In this week’s #MediaSnack Tom and David discuss the rise of the consultants and ask where do they go next in the battle against the holding companies.
They look at the latest Ad Age analysis of the advertising market. The figures show the speed at which the management consultants have gained revenue from marketing services. In just five years, they have moved from 0.6 per cent share to a 12 per cent share.
The management consultancies are also growing significantly faster than the holding companies so would expect to continue to gain share in the year to come.
Tom and David point out that that this growth comes entirely from strategic thinking and creativity, arguably commercialising an area where the holding companies have failed.
These numbers come out at the same time as the big holding companies announce their Q1 results. By contrast they are a mixed bag with an average 1.7 per cent organic growth year on year.
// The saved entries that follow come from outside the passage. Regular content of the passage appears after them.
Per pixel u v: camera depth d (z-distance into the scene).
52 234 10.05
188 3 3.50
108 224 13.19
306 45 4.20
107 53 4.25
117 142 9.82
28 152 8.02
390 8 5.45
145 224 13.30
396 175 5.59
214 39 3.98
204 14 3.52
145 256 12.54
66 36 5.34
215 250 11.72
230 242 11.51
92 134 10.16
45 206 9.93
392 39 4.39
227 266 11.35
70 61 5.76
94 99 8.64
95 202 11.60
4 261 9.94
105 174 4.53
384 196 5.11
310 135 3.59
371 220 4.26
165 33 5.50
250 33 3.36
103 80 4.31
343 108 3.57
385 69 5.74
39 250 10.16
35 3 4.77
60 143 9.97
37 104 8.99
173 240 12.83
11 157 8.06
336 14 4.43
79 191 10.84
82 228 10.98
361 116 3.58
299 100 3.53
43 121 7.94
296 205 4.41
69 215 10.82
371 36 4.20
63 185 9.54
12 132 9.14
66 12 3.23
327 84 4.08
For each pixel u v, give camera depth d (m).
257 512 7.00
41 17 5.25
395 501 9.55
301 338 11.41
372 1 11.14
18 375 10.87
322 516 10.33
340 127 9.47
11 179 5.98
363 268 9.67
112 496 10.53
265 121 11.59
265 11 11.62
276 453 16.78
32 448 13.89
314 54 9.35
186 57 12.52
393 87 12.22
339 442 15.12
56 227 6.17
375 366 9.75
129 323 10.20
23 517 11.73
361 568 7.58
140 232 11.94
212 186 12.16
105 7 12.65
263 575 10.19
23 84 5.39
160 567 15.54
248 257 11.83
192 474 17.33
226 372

Sir Martin Sorrell warned that competitors had been making commitments to advertisers that were unrealistic.
The next step for the consultancies is to start buying media. Tom and David argue that they are likely to come up with a smart and more transparent offer than that currently on offer from the holding companies.
However, they will have to address some perceived conflicts. Tom and David believe that their current business of auditing is unlikely to be commercially attractive enough to stop them making the decision to move towards buying.
The result of all this change, they argue, is more choice for CMOs. The challenge for brands will be to be much clearer about their scope of work and the way they choose to stress test new and old entrants to the market.
Ultimately, the holding companies will have to raise their game because the rules and the competitive set are changing dramatically.